CS245  Winter 1999

Assignment 4
due in class on Thursday February 4

PROBLEM 1

The textbook describes B+ trees (it calls them B-trees for short).
In this problem we consider an alternative, B-trees (without the "+"),
which we call here PB trees to distinguish from B+ trees
(P for "plain").

PB trees are similar to B+ trees, except that non-leaf nodes
also have record pointers.
For each key k in a non-leaf node, we have the usual tree pointers
(to tree nodes with keys less than k, and to tree nodes with
keys greater than k), and we also have a pointer to
the record with key k in the indexed file.  

Assume that all keys to be inserted into the PB tree are distinct.

Non-leaf nodes in a PB tree have a maximum of n - 1 keys,
plus 2*n - 1 pointers (n of these pointers to other tree nodes,
n - 1 of them to records). Leaf nodes have a maximum of n - 1 keys,
plus n pointers (n - 1 of these pointers identify records, the
remaining pointer is a sequence pointer).

We wish to compare PB trees to B+ trees, and also consider
a variant of PB trees.

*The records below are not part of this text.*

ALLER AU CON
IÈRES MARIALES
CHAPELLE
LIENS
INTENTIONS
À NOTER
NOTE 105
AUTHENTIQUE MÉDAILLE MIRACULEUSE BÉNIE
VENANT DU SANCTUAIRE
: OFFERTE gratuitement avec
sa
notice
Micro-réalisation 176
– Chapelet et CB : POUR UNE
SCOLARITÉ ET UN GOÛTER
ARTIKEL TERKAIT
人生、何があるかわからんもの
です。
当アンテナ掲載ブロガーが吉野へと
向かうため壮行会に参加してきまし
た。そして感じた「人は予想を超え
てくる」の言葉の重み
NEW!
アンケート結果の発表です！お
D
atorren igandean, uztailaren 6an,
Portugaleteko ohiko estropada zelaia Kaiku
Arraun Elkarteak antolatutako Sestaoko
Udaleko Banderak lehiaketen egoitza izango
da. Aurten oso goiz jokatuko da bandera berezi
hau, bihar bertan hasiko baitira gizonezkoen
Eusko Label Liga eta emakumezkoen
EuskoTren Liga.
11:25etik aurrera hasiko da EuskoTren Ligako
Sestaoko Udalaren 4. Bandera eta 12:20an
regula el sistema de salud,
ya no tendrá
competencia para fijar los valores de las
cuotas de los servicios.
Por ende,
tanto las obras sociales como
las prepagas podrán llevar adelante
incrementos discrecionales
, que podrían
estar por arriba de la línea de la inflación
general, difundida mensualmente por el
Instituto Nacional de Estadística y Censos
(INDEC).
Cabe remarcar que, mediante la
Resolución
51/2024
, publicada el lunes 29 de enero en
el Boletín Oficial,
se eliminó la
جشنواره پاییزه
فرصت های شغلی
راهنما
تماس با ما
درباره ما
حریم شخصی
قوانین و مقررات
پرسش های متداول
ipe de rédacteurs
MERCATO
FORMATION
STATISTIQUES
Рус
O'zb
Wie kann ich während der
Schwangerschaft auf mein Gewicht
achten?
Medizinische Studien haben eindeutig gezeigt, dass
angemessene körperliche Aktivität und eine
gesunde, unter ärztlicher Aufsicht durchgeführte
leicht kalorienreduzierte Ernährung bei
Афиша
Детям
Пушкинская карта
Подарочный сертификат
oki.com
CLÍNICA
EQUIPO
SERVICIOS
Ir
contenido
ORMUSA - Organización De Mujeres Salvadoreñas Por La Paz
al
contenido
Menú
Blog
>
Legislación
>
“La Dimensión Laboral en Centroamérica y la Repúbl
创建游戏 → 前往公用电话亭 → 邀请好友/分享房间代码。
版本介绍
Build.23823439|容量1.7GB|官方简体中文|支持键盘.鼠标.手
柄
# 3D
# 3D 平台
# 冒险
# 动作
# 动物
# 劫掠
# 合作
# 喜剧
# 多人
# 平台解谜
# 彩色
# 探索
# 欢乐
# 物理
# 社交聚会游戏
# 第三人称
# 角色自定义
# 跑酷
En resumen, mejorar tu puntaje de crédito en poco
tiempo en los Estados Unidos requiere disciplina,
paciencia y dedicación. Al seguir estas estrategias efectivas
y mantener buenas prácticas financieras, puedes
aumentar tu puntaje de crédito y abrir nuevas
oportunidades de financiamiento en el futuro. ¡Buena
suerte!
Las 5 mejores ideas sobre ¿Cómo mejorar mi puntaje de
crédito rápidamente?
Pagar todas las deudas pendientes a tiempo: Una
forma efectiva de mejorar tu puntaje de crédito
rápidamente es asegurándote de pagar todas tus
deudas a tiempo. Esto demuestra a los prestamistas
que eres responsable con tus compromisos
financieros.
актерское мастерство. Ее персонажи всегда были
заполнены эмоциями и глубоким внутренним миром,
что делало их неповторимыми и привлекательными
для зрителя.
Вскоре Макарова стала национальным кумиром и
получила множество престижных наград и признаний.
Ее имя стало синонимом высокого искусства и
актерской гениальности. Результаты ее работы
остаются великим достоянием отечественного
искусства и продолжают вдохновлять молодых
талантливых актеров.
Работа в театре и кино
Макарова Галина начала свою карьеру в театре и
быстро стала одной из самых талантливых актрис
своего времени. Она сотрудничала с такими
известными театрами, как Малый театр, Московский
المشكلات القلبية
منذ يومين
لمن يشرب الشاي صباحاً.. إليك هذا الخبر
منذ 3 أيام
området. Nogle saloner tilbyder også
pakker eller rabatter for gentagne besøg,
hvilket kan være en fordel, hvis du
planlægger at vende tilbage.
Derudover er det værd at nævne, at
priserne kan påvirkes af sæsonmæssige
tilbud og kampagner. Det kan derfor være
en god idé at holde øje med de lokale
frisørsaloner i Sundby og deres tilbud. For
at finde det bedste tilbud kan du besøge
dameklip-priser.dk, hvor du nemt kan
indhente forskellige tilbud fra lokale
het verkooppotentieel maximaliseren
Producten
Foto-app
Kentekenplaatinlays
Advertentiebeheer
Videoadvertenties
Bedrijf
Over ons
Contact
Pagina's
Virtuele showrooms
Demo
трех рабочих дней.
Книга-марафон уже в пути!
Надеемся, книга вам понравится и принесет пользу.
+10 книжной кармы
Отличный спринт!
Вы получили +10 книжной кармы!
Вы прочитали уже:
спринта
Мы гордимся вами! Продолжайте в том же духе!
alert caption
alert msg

For our comparison,
assume that keys take up 4 bytes,
and pointers also take up 4 bytes.

(a) Consider a 2 level B+ tree that is completely full.
Assume that blocks are 100 bytes in size.
(Of course, in practice, blocks will be much larger.
We use a small number to keep this problem simple.)
What is the maximum number of records that this tree can index?

(b) Consider a 2 level PB tree that is completely full.
Assume now that non-leaf blocks are 148 bytes,
while leaf blocks are 100 bytes.
What is the maximum number of records that this tree can index?

(c) In case (b) we are giving PB trees an advantage because
we allow larger blocks for non-leaf nodes.
Now assume that we force all PB nodes to fit in 100 bytes.
(We still have record pointers in non-leaf nodes, but we will
have to have fewer keys since we have less space now.)
What is the maximum number of records that a 2-level full index
of this form can handle?

(d) What can you conclude from this comparison?


PROBLEM 2

Consider an extensible hash structure where buckets can hold
up to three records.
Initially the structure is empty.
Then we insert the following records, in the order below,
where we indicate
the hashed key in parenthesis (in binary):

   a [000110]
   b [111100]
   c [010111]
   d [010000]
   e [101001]
   f [010111]
   g [101001]
   h [011010]
   i [011010]
   j [001110]

Show the structure after these records have been inserted.

PROBLEM 3

For the same records, hash keys, and assumptions
as PROBLEM 2, show the *linear* hash structure for this file.
Initially the structure is empty.
Assume that the threshold value is 2.  (i.e., when the average
number of keys per non-overflow bucket is greater than  
2, we allocate another bucket).

PROBLEM 4

Extensible hashing uses the first "i" high-order bits of the hash
 key.
Suppose that instead we use the last "i" low-order bits of the hash
key, and use exactly the same extensible hashing algorithm.  What
would happen?  If there is a problem, can it be fixed easily?

Also, linear hashing uses the last "i" low-order bits of the hash key.
Suppose that instead we use the first "i" high-order bites of the hash
key, and use exactly the same linear hashing algorithm.  What would
happen?

END OF HOMEWORK 4